THE YEAR IS 1995. Timothy McVeigh and Terry Nichols bomb the Alfred P. Murrah Federal Building in Oklahoma City. OJ Simpson is acquitted for double homicide. And a little band based in Portland, Oregon, release their major label debut, Sparkle and Fade.

In the 20 years since, the country has obviously changed, but few American cities have changed quite as drastically as Portland. When a young Art Alexakis relocated to Portland from California (an early pioneer of California transplants), the city was in its post-Drugstore Cowboy days—there was no dream of the '90s, it just was the '90s. After a limited run in 1993 of their first album, World of Noise, by the long-defunct Portland label Tim/Kerr Records, Alexakis' band Everclear released Sparkle and Fade on Capitol Records in May 1995. The album was eventually certified platinum, largely owing to the made-for-radio single "Santa Monica."

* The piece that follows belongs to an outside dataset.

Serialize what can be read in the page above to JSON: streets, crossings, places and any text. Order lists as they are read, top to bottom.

As a result, Alexakis became one of the closest things Portland had ever had to a bona fide rock star. But this isn't, and wasn't, a city that takes kindly to rock stars. Whether it was his unabashed need for fame and success, his bleached-blond Southern California hair, his perpetual soul patch, the creepy little "yeeah" that he does on every song, or his unfavorable reputation, Portland never fully embraced Alexakis or Everclear. In 2009, this very paper called Alexakis "the most hated musician in Portland," beating out potential contenders Courtney Taylor-Taylor and Isaac Brock. But after two decades of career troubles, financial troubles, marital troubles, and countless former band members, Alexakis is still at it, organizing nostalgia tours with other largely forgotten '90s bands, and putting out new but largely forgettable Everclear records. Now that he's bringing the Sparkle and Fade 20th anniversary tour to the city where it was conceived, it's worth asking what relevance this album has in 2015.

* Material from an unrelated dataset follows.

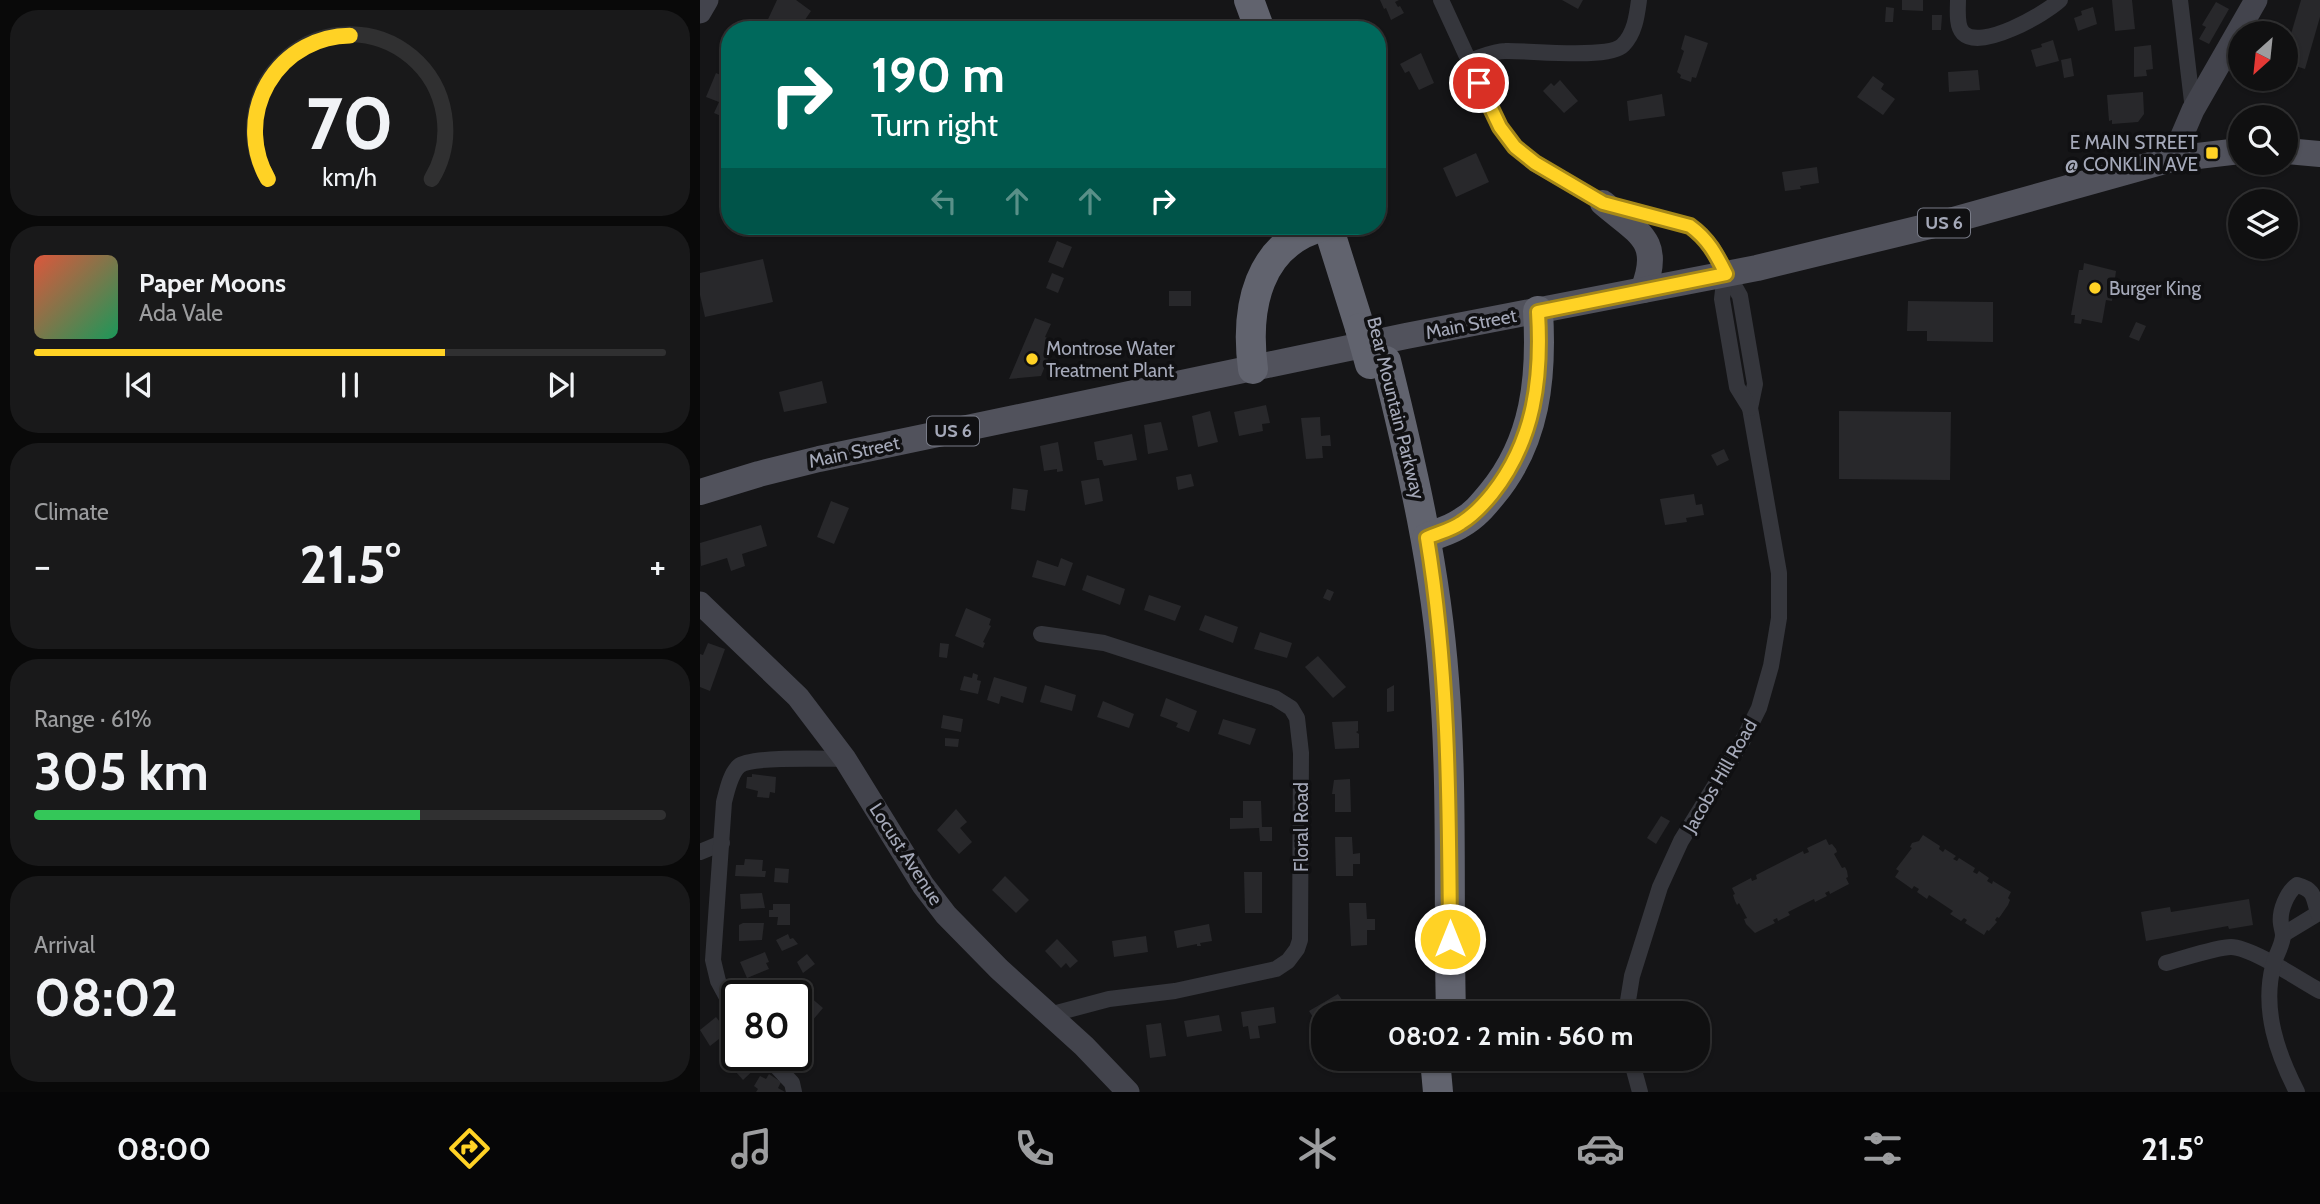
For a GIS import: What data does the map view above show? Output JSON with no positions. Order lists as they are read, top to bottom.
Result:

Everclear was an alternative rock band back when "alternative rock" was a thing. Many of the hundreds of albums released during this lost decade were dull, derivative, and disposable. But Sparkle and Fade was—in spite of the subject matter of its songs—fun. The melodies and choruses were catchy and memorable, all you could really ask for from a pop song. Alexakis has sustained a career with songs about drug addiction, broken families, and damaged women, but in 20 years he has yet to recapture the front-to-back brilliance of Sparkle and Fade. It remains proof that, at one point in time, Alexakis was—god help me—a good songwriter.

The opening track on the album, "Electra Made Me Blind," is also the heaviest; it is, in fact, so heavy it makes you wonder just what the fuck Electra did to poor Art's eyesight, but in the next song, "Heroin Girl," he introduces us to Esther—with the two pierced nipples and the black tattoo—and we've already forgotten about old Electra. Though he composed Sparkle and Fade in Portland, Alexakis makes only one passing reference to his adopted city, in "Strawberry," when he sings about copping heroin in Old Town. Perhaps that's part of the reason why Portland never accepted him; it never really felt like he accepted Portland.

What influence has the album had on Portland's musical evolution, though? How would the city's musical and cultural landscape look if Sparkle and Fade had never happened? Likely no different at all. Unlike the OKC bombing or the OJ Simpson trial or the launch of Windows 95, Sparkle and Fade seems to have had no lasting cultural influence. It has done exactly what its title said: It sparkled, then faded.

Fairly or not, history has been less than sympathetic to Alexakis. But when he and his latest band of hired guns stand on the Wonder Ballroom stage, and he plays that opening riff to "Santa Monica," the last 20 years will drop away, and everyone in the audience, whether Portland born and raised or newly transplanted, will find themselves singing along.